Romain se souvint de la bouteille de rouge, qui n'avait pas été consommée. Il ouvrit la porte de sa chambre doucement, traversa le salon à pas de loup, et atteint le meuble de la cuisine sur lequel était posé le Saint Émilion. Il fallait un tire-bouchon. Il y en avait un dans le petit tiroir, en dessous des plaques de cuisson.
Merde ! Il a beau fouiller le tiroir de fond en comble, pas de trace de l'outil. Peut être dans le grand tiroir du bas... non. En revanche... qu'est ce que ça ? Une bouteille de Jack Daniel. Ça fera l'affaire. Romain prend la bouteille de Bourbon et se retourne dans sa chambre.
En passant devant la porte d'entrée, il entend les pas de Emma qui s'apprête à rentrer. Elle était donc sortie ? Il accélère le pas, il ne veut pas prendre le risque de la croiser.
Il entend sa soeur parler à Jules, par la porte de sa chambre. Bah, ça ne le regarde pas, ou  plutôt, ça ne l'intéresse pas. Maintenant, Romain allait réparer le mal que lui avait fait cette soirée. S'en remettre aux paradis perdus, c'était la solution. Il s'assit sur son lit, adossé au  mur. L'alcoolique en herbe ouvre la bouteille et boit quelques gorgées, au goulot. Rapidement, plus rapidement qu'il ne l'espérait, le néant se creusa dans sa tête. Il n'a plus de pensées, il plonge dans le stupre, à chaque goulée, c'est une partie de son esprit qui s'éloigne... . Il regarde les montagnes par la fenêtre. C'est beau. C'est calme. C'est puissant. La bouteille de Jack fini, à peine un quart d'heure  plus tard, Romain n'a définitivement plus toute sa tête.
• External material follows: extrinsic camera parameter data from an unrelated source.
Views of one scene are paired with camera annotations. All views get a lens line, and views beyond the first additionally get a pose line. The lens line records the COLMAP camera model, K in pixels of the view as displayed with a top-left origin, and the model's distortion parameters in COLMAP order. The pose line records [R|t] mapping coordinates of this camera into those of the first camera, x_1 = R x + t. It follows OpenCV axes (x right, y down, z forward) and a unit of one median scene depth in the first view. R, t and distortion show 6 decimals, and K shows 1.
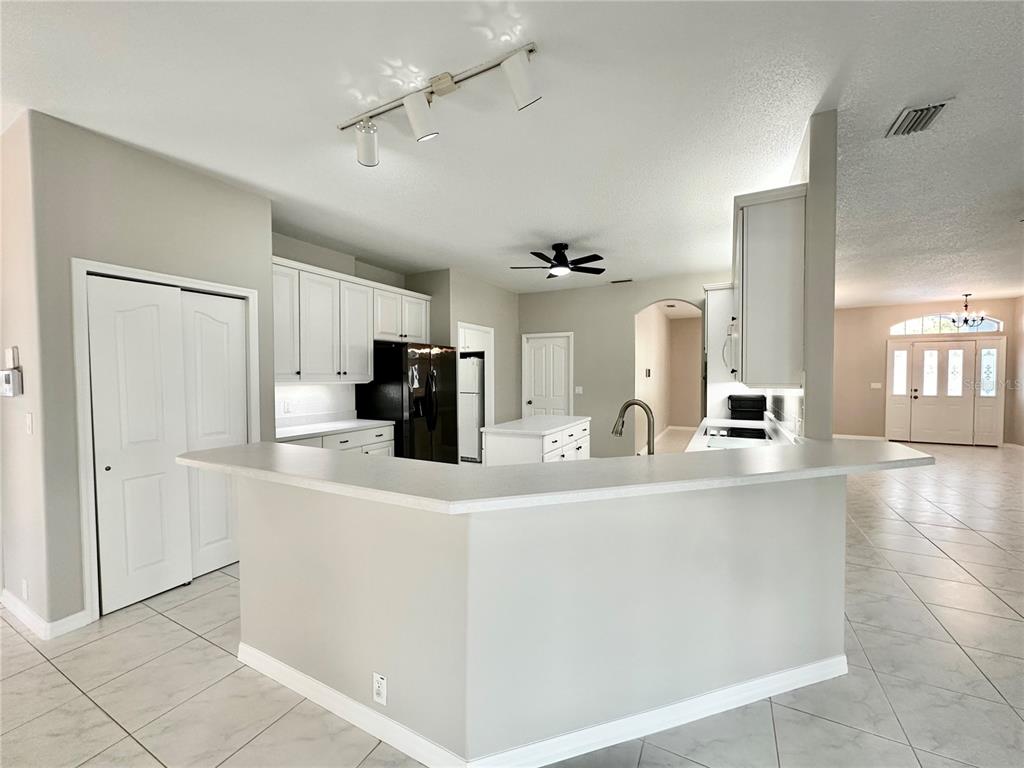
lens RADIAL K [[411.3, 0, 513.0], [0, 411.3, 385.9], [0, 0, 1]] dist [0.002147, 0.000490]
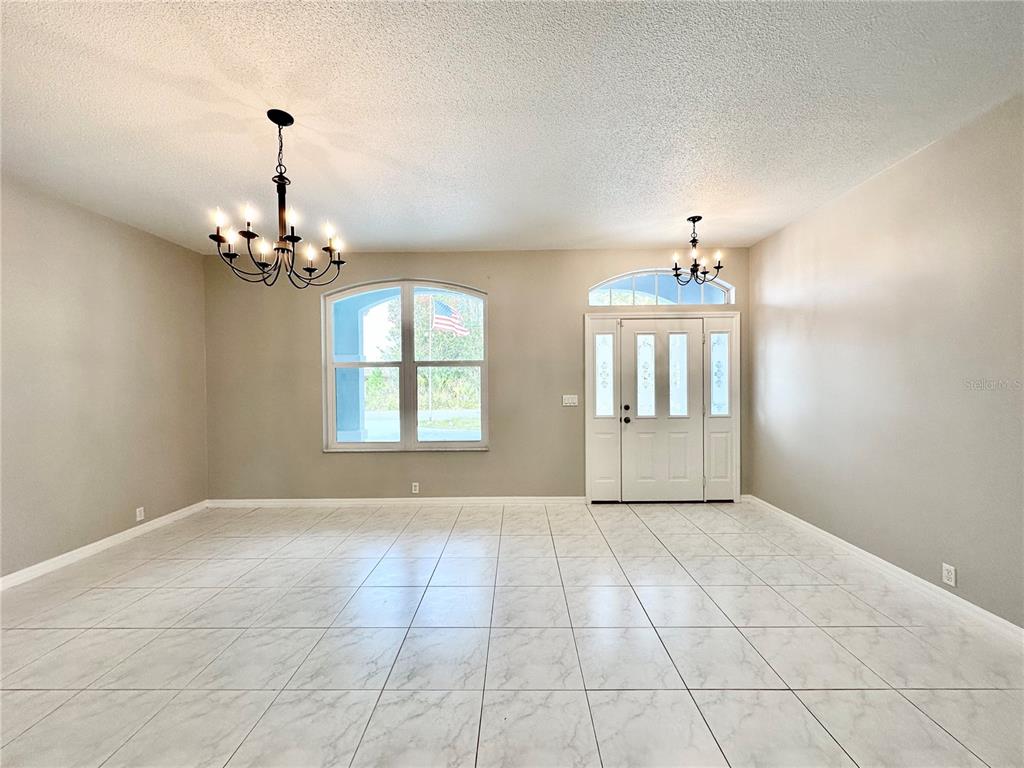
lens RADIAL K [[409.7, 0, 514.2], [0, 409.7, 383.7], [0, 0, 1]] dist [-0.001786, -0.000247]
pose [[0.887987, -0.013500, 0.459671, 0.620451], [0.020873, 0.999722, -0.010961, -0.018491], [-0.459395, 0.019328, 0.888022, 0.611014]]
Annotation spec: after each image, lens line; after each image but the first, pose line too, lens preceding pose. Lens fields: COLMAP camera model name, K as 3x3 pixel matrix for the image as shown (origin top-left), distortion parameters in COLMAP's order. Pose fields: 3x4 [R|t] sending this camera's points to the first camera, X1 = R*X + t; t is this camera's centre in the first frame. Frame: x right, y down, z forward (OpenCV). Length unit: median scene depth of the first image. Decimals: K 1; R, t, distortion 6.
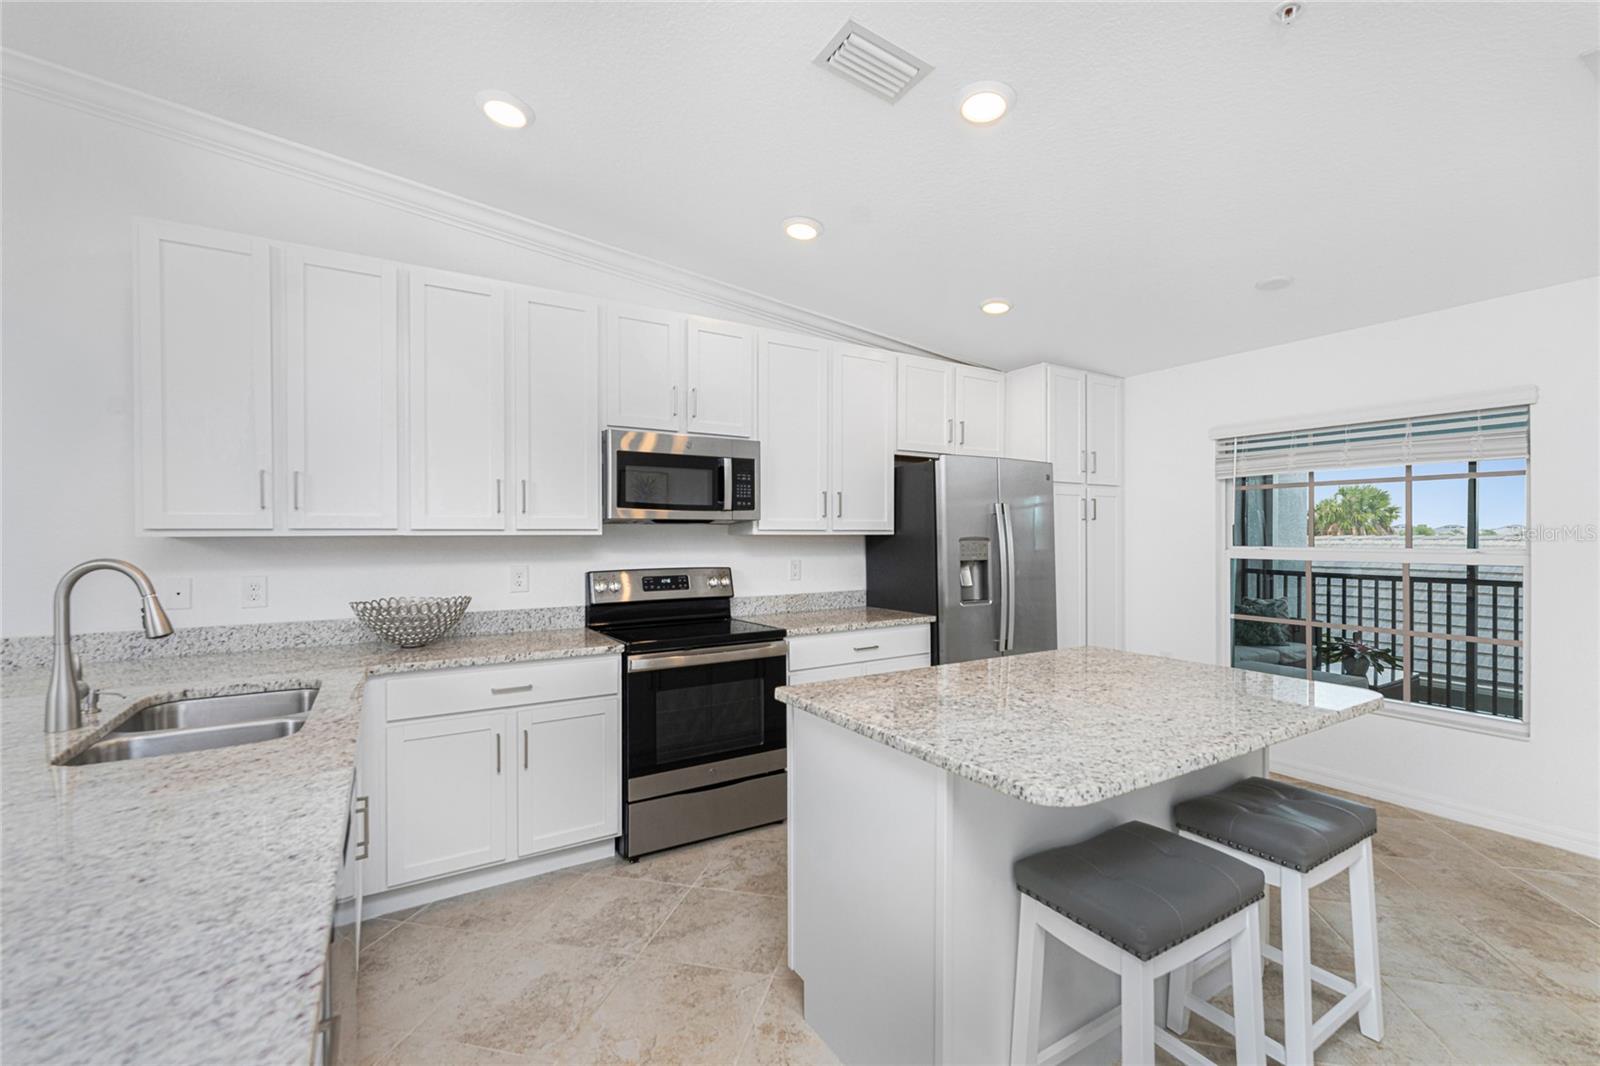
lens RADIAL K [[659.6, 0, 806.8], [0, 659.6, 539.4], [0, 0, 1]] dist [0.001959, 0.000178]
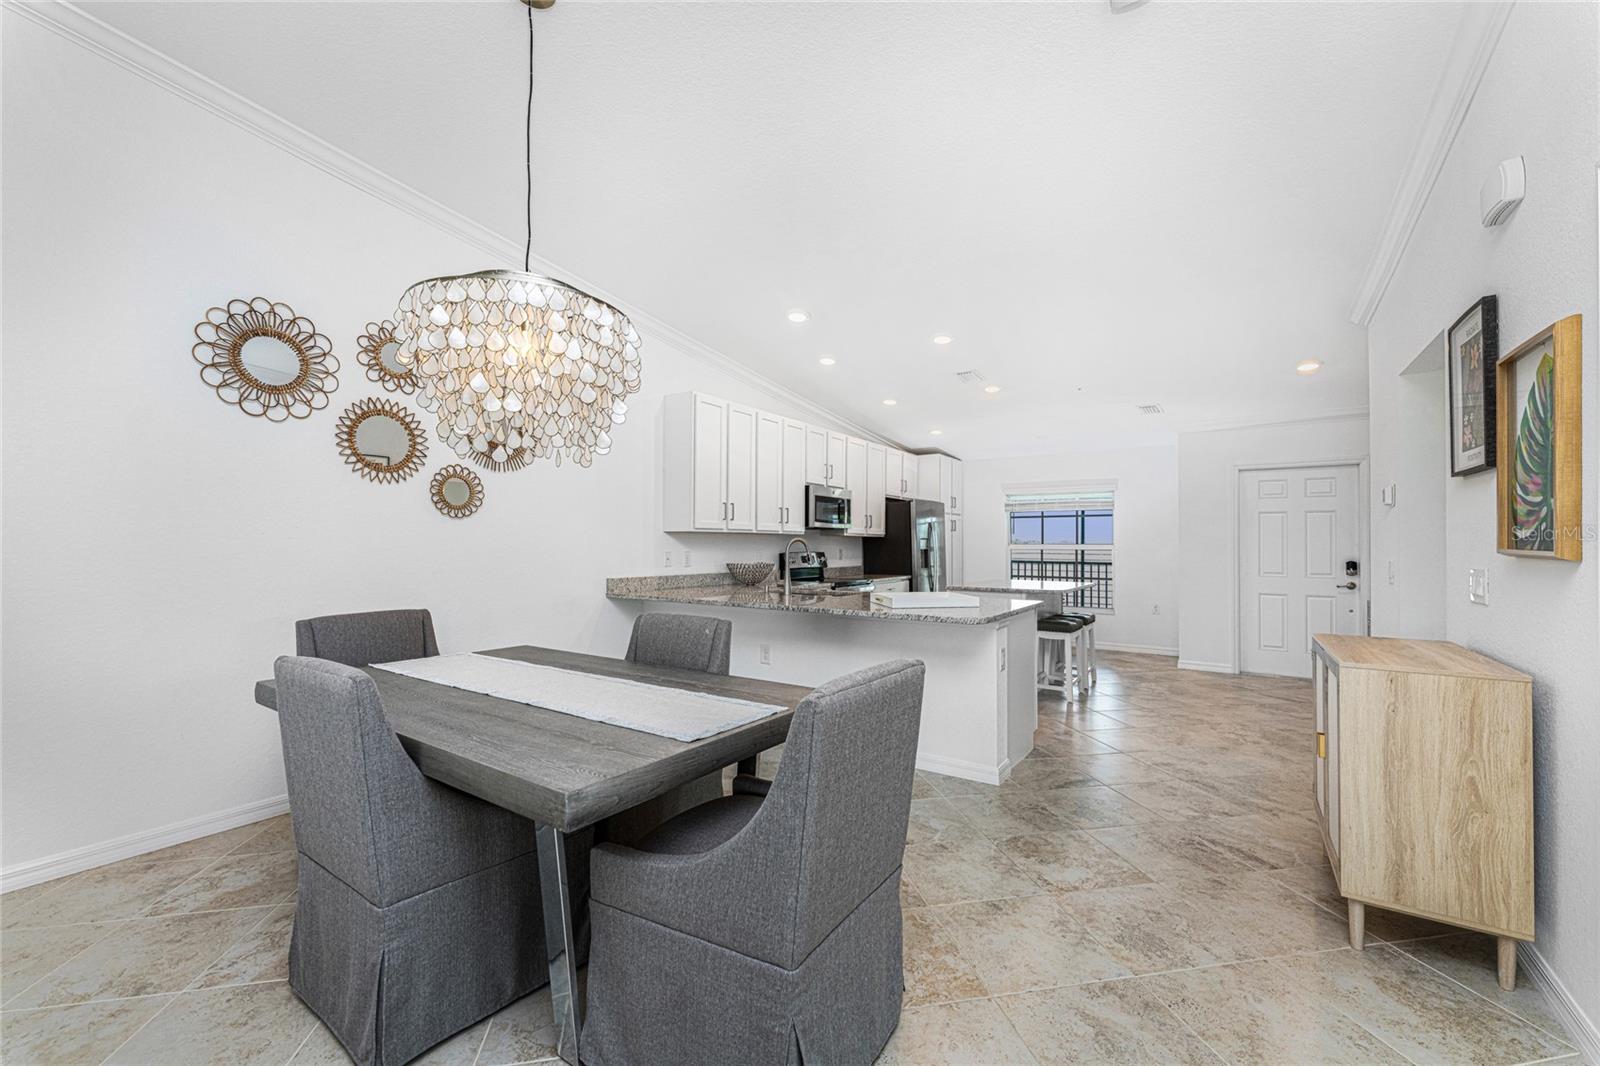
lens RADIAL K [[637.9, 0, 798.4], [0, 637.9, 538.4], [0, 0, 1]] dist [0.000957, -0.000458]
pose [[0.912142, 0.010203, 0.409747, -1.063210], [-0.002937, 0.999827, -0.018358, 0.039921], [-0.409864, 0.015542, 0.912014, -0.778092]]
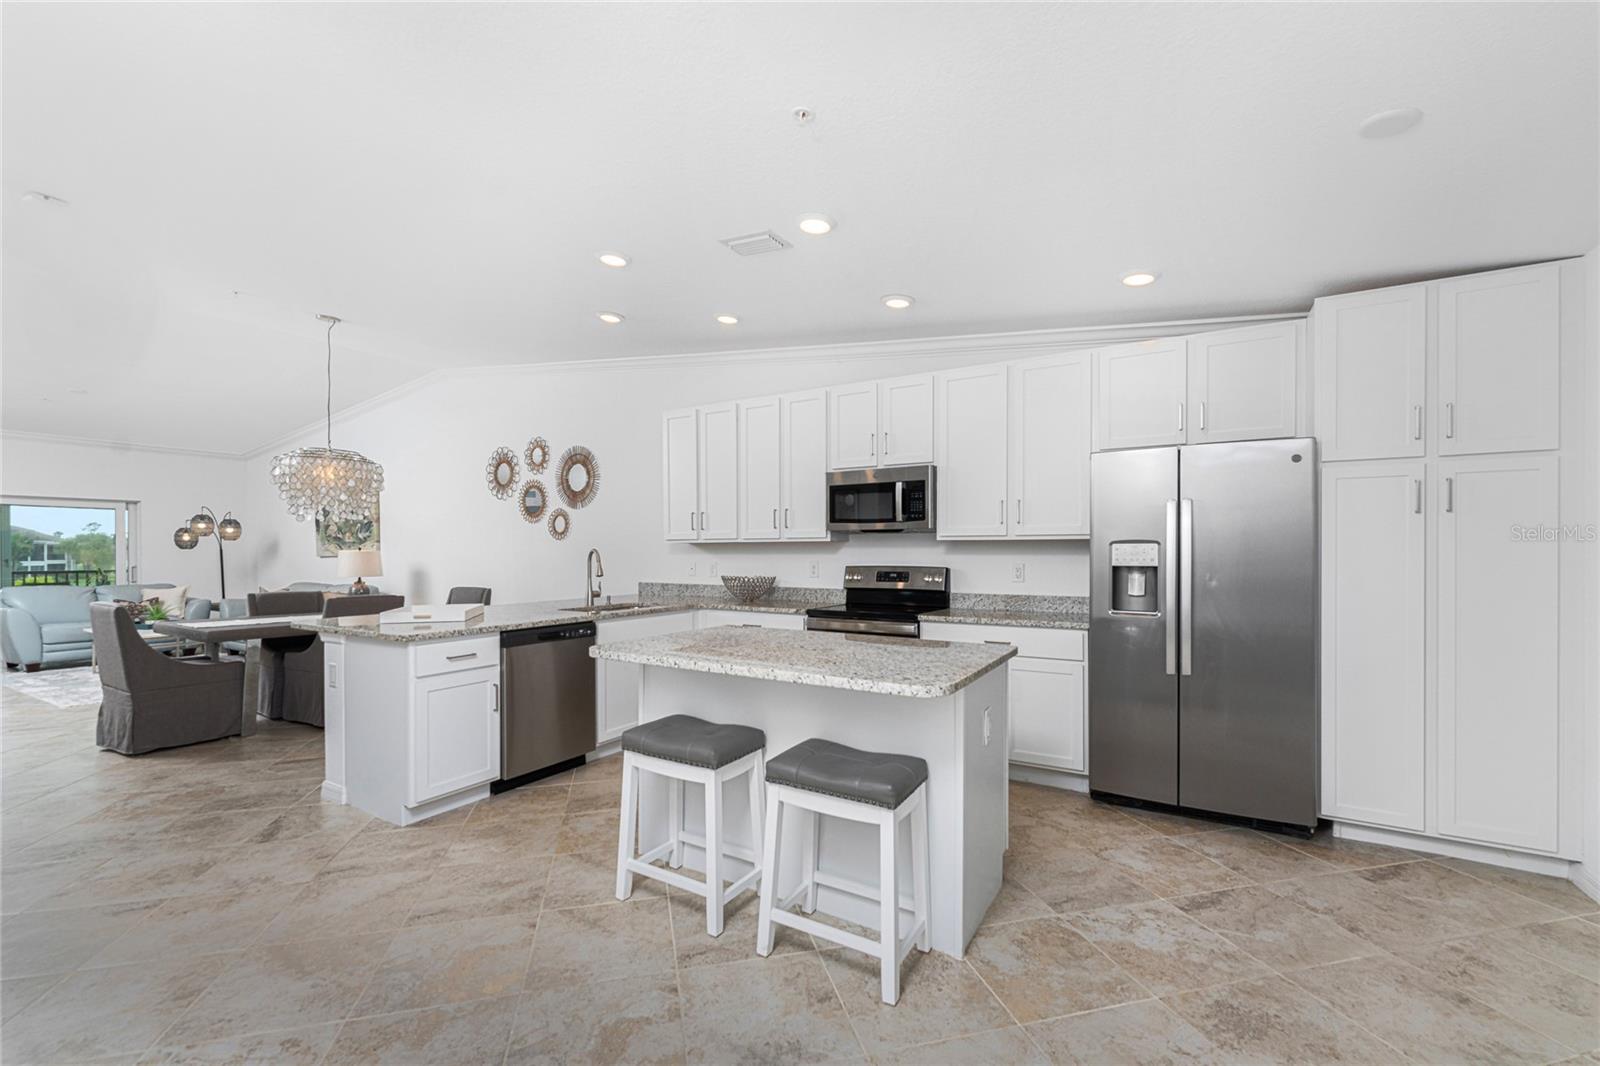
lens RADIAL K [[664.8, 0, 801.6], [0, 664.8, 554.5], [0, 0, 1]] dist [0.001294, -0.000165]
pose [[0.462938, 0.006271, -0.886369, 0.941194], [-0.007516, 0.999967, 0.003149, 0.018077], [0.886359, 0.005204, 0.462970, 0.207937]]
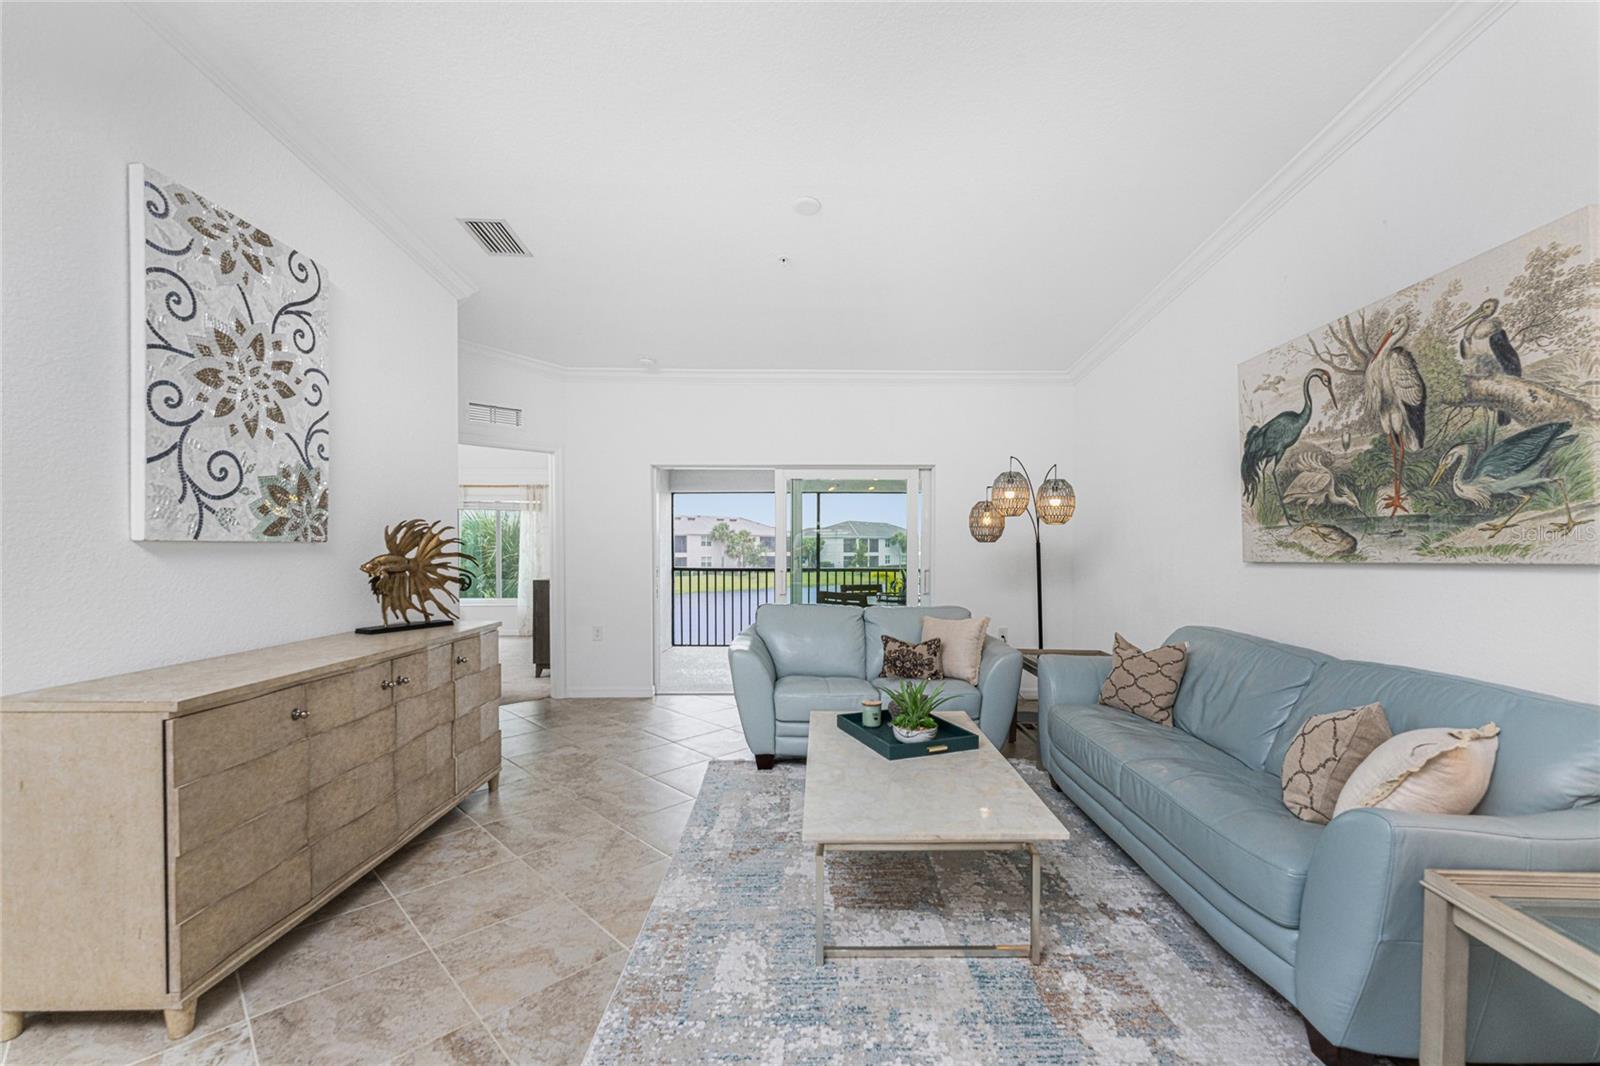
lens RADIAL K [[652.6, 0, 824.0], [0, 652.6, 556.9], [0, 0, 1]] dist [-0.008502, 0.000482]
pose [[-0.509675, 0.016659, -0.860205, -1.187308], [-0.009238, 0.999649, 0.024833, 0.023459], [0.860317, 0.020604, -0.509343, -0.332940]]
    Seul, délaissé, saoul, il se met à pleurer à gros sanglots. L'alcool, le remord, la haine de ses frères et la mort de son père le torturent. Il étouffe, il est oppressé. Anéanti, Romain se noie dans un océan de tristesse infinie
    Un aboiement se fait soudainement entendre. C'est Cabu, le chien de papa...  papa... papa...
    Le jeune homme avale la dernière goutte de Jack  et s'effondre  sur son lit, ivre mort.